*** Source records ***

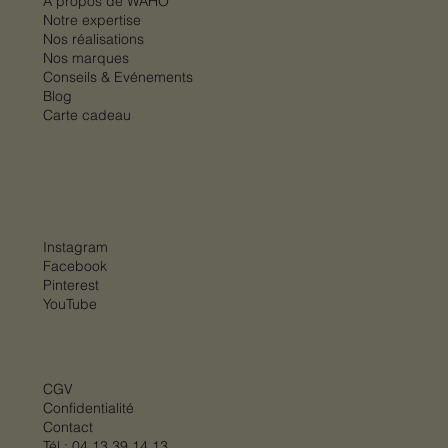
À propos de WAHO
Notre expertise
Nos réalisations
Nos marques
Conseils & Evénements
Blog
Carte cadeau
Instagram
Facebook
Pinterest
YouTube
CGV
Confidentialité
Contact
Tél :
04.13.39.14.13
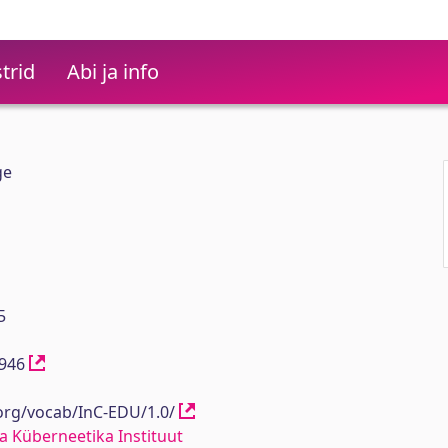
trid
Abi ja info
ge
5
11946
.org/vocab/InC-EDU/1.0/
a Küberneetika Instituut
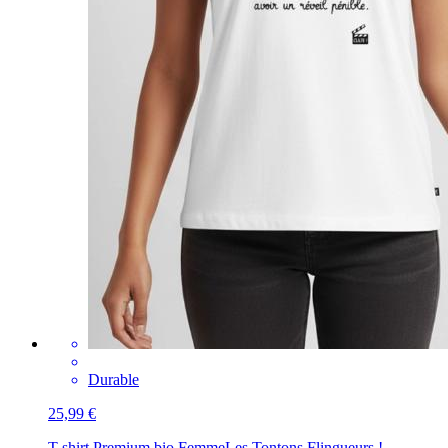
Durable
25,99 €
T-shirt Premium bio Femme
Les Tontons Flingueurs !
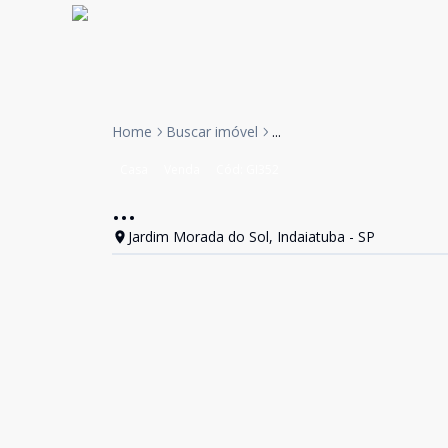
Home
Buscar imóvel
...
Casa
Venda
Cód:
GI352
...
Jardim Morada do Sol, Indaiatuba - SP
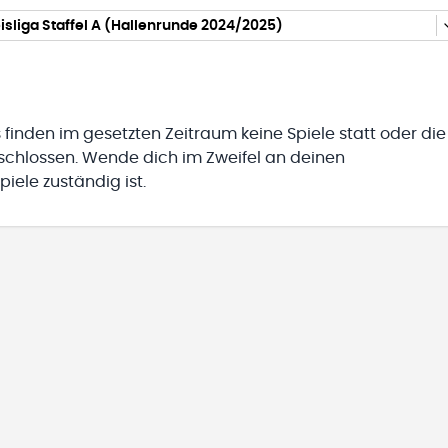
isliga Staffel A (Hallenrunde 2024/2025)
 finden im gesetzten Zeitraum keine Spiele statt oder die
eschlossen. Wende dich im Zweifel an deinen
iele zuständig ist.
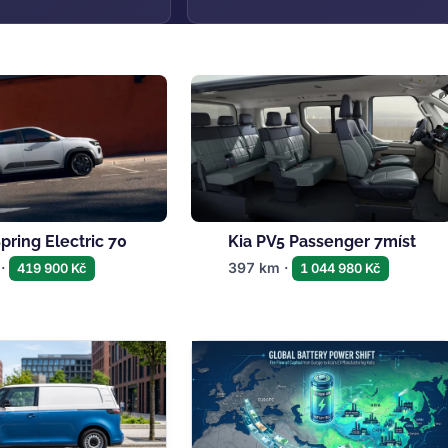
pring Electric 70
Kia PV5 Passenger 7míst
 ·
397 km ·
419 900 Kč
1 044 980 Kč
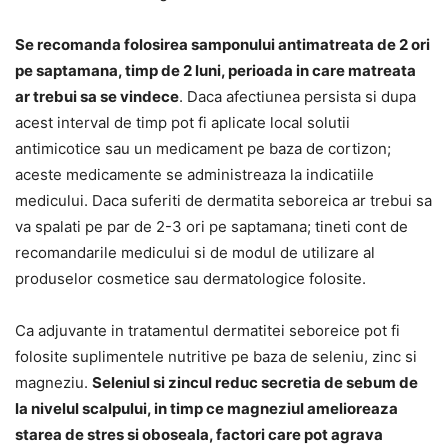
Se recomanda folosirea samponului antimatreata de 2 ori
pe saptamana, timp de 2 luni, perioada in care matreata
ar trebui sa se vindece
. Daca afectiunea persista si dupa
acest interval de timp pot fi aplicate local solutii
antimicotice sau un medicament pe baza de cortizon;
aceste medicamente se administreaza la indicatiile
medicului. Daca suferiti de dermatita seboreica ar trebui sa
va spalati pe par de 2-3 ori pe saptamana; tineti cont de
recomandarile medicului si de modul de utilizare al
produselor cosmetice sau dermatologice folosite.
Ca adjuvante in tratamentul dermatitei seboreice pot fi
folosite suplimentele nutritive pe baza de seleniu, zinc si
magneziu.
Seleniul si zincul reduc secretia de sebum de
la nivelul scalpului, in timp ce magneziul amelioreaza
starea de stres si oboseala, factori care pot agrava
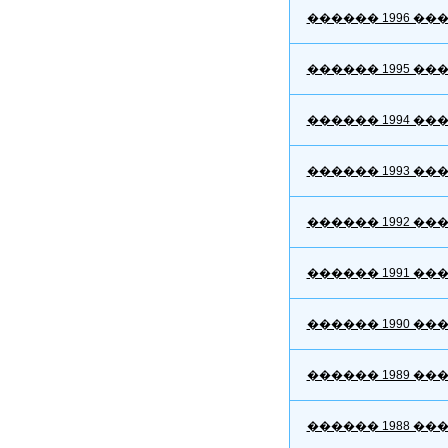
������ 1996 ��
������ 1995 ��
������ 1994 ��
������ 1993 ��
������ 1992 ��
������ 1991 ��
������ 1990 ��
������ 1989 ��
������ 1988 ��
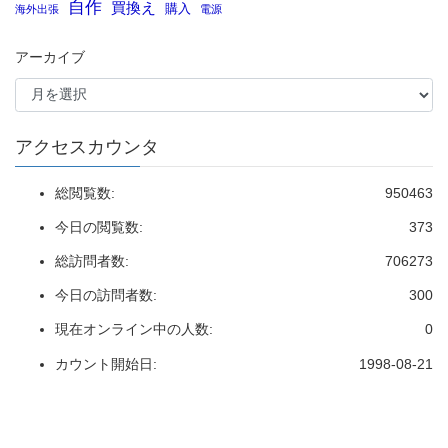
自作
買換え
購入
海外出張
電源
アーカイブ
アクセスカウンタ
総閲覧数:
950463
今日の閲覧数:
373
総訪問者数:
706273
今日の訪問者数:
300
現在オンライン中の人数:
0
カウント開始日:
1998-08-21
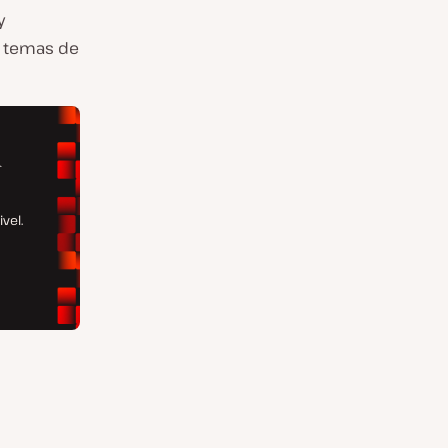
y
o temas de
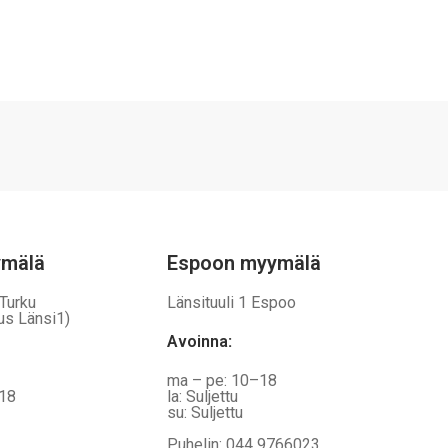
ymälä
Espoon myymälä
 Turku
Länsituuli 1 Espoo
us Länsi1)
Avoinna
:
ma – pe: 10–18
–18
la: Suljettu
su: Suljettu
Puhelin: 044 9766023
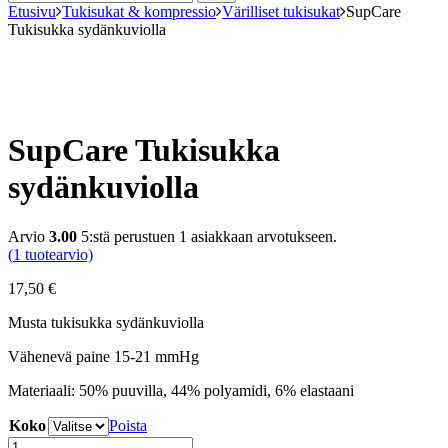
Etusivu
Tukisukat & kompressio
Värilliset tukisukat
SupCare
Tukisukka sydänkuviolla
SupCare Tukisukka
sydänkuviolla
Arvio
3.00
5:stä perustuen
1
asiakkaan arvotukseen.
(
1
tuotearvio)
17,50
€
Musta tukisukka sydänkuviolla
Vähenevä paine 15-21 mmHg
Materiaali: 50% puuvilla, 44% polyamidi, 6% elastaani
Koko
Poista
SupCare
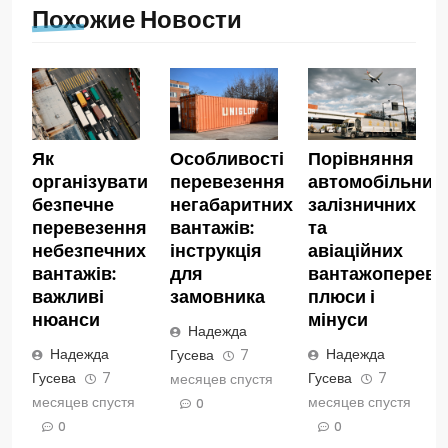
Похожие Новости
Як
Особливості
Порівняння
організувати
перевезення
автомобільних,
безпечне
негабаритних
залізничних
перевезення
вантажів:
та
небезпечних
інструкція
авіаційних
вантажів:
для
вантажопереве
важливі
замовника
плюси і
нюанси
мінуси
Надежда
Надежда
Надежда
Гусева
7
Гусева
7
Гусева
7
месяцев спустя
месяцев спустя
месяцев спустя
0
0
0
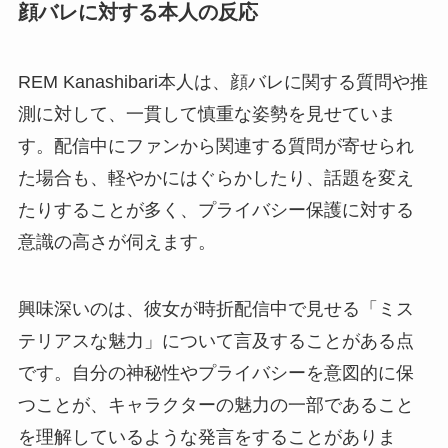
顔バレに対する本人の反応
REM Kanashibari本人は、顔バレに関する質問や推
測に対して、一貫して慎重な姿勢を見せていま
す。配信中にファンから関連する質問が寄せられ
た場合も、軽やかにはぐらかしたり、話題を変え
たりすることが多く、プライバシー保護に対する
意識の高さが伺えます。
興味深いのは、彼女が時折配信中で見せる「ミス
テリアスな魅力」について言及することがある点
です。自分の神秘性やプライバシーを意図的に保
つことが、キャラクターの魅力の一部であること
を理解しているような発言をすることがありま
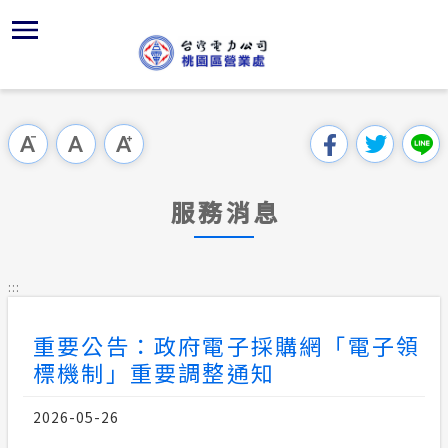
跳
區
為
主
對
行
請
到
主
位置
服務白皮
組織、職
全國法規
申請手續
意見信箱
要
首頁
內
沿革及特
供電時程
對外關係
電業法
電價表
用戶陳情
跳過此工具列
容
區處簡介
區
服務轄區
志工園地
解釋性規
營業規則
電費繳付
塊
服務據點
服務消息
經營實績
繳費方式
行政指導
營業規則
用電安全
為民服務
地下配電
配電線路
施政計畫
電價表
:::
規章條款
預算及決
台灣電力
重要公告：政府電子採購網「電子領
主動公開資訊
約
標機制」重要調整通知
請願之處
電力生活館
2026-05-26
書面之公
常見問答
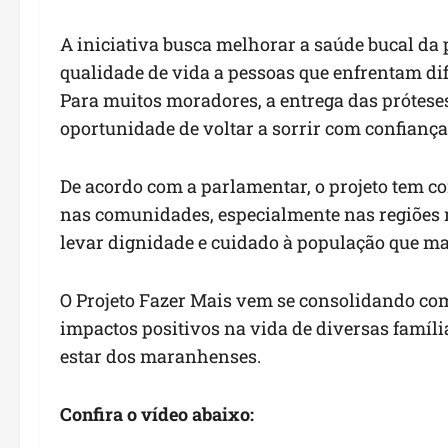
A iniciativa busca melhorar a saúde bucal da
qualidade de vida a pessoas que enfrentam di
Para muitos moradores, a entrega das prótese
oportunidade de voltar a sorrir com confiança
De acordo com a parlamentar, o projeto tem co
nas comunidades, especialmente nas regiões 
levar dignidade e cuidado à população que ma
O Projeto Fazer Mais vem se consolidando co
impactos positivos na vida de diversas famíli
estar dos maranhenses.
Confira o vídeo abaixo:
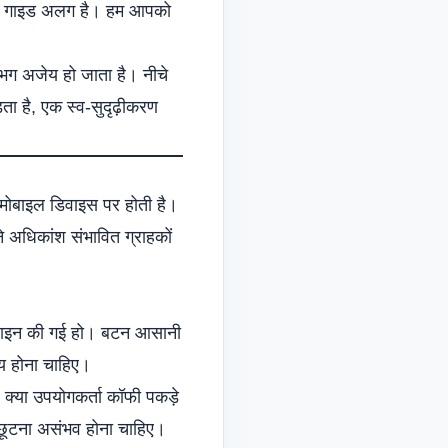
 यह गाइड अलग है। हम आपको
भग अजेय हो जाता है। नीचे
़ता है, एक स्व-सुदृढ़ीकरण
ोबाइल डिवाइस पर होती है।
 अधिकांश संभावित ग्राहकों
िज़ाइन की गई हो। बटन आसानी
ग्य होना चाहिए।
। क्या उपयोगकर्ता कॉफी पकड़े
े छूटना असंभव होना चाहिए।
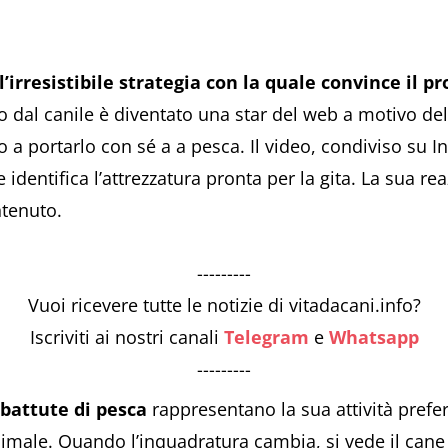
irresistibile strategia con la quale convince il pro
 dal canile è diventato una star del web a motivo dell’
io a portarlo con sé a a pesca. Il video, condiviso su
identifica l’attrezzatura pronta per la gita. La sua r
ntenuto.
---------
Vuoi ricevere tutte le notizie di vitadacani.info?
Iscriviti ai nostri canali
Telegram
e
Whatsapp
---------
battute di pesca
rappresentano la sua attività preferi
animale. Quando l’inquadratura cambia, si vede il cane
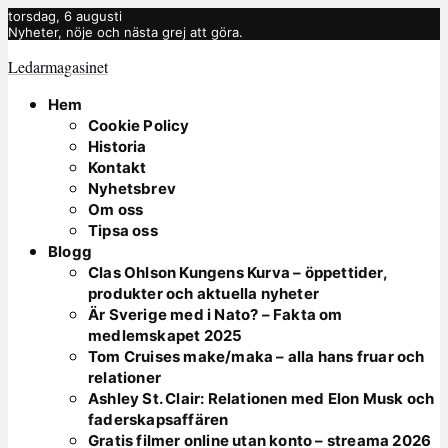
torsdag, 6 augusti
Nyheter, nöje och nästa grej att göra.
Ledarmagasinet
Hem
Cookie Policy
Historia
Kontakt
Nyhetsbrev
Om oss
Tipsa oss
Blogg
Clas Ohlson Kungens Kurva – öppettider,
produkter och aktuella nyheter
Är Sverige med i Nato? – Fakta om
medlemskapet 2025
Tom Cruises make/maka – alla hans fruar och
relationer
Ashley St. Clair: Relationen med Elon Musk och
faderskapsaffären
Gratis filmer online utan konto – streama 2026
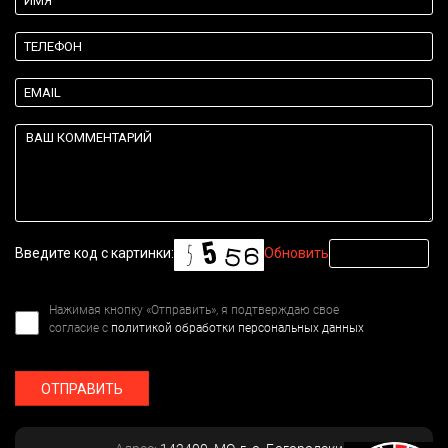
Введите код с картинки:
Обновить
Нажимая кнопку «Отправить», я подтверждаю свое
согласие с
политикой обработки персональных данных
ОТПРАВИТЬ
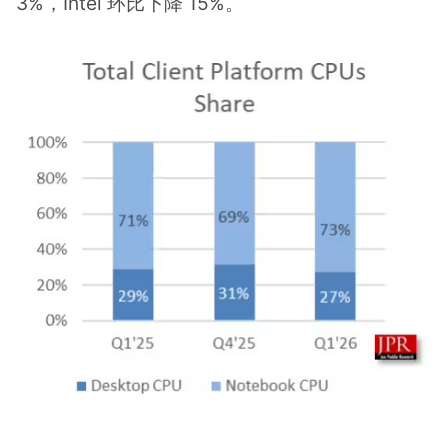
3%，Intel 环比下降 15%。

*** End of Source records ***

For the data above, set down exactly the lines from the line with "भग अजेय हो जाता है। नीचे" to the line with "torsdag, 6 augusti", both included, leaving pictures out.

भग अजेय हो जाता है। नीचे
़ता है, एक स्व-सुदृढ़ीकरण
ोबाइल डिवाइस पर होती है।
 अधिकांश संभावित ग्राहकों
िज़ाइन की गई हो। बटन आसानी
ग्य होना चाहिए।
। क्या उपयोगकर्ता कॉफी पकड़े
े छूटना असंभव होना चाहिए।
irresistibile strategia con la quale convince il pro
 dal canile è diventato una star del web a motivo dell’
io a portarlo con sé a a pesca. Il video, condiviso su
identifica l’attrezzatura pronta per la gita. La sua r
ntenuto.
---------
Vuoi ricevere tutte le notizie di vitadacani.info?
Iscriviti ai nostri canali
Telegram
e
Whatsapp
---------
battute di pesca
rappresentano la sua attività preferi
animale. Quando l’inquadratura cambia, si vede il cane
torsdag, 6 augusti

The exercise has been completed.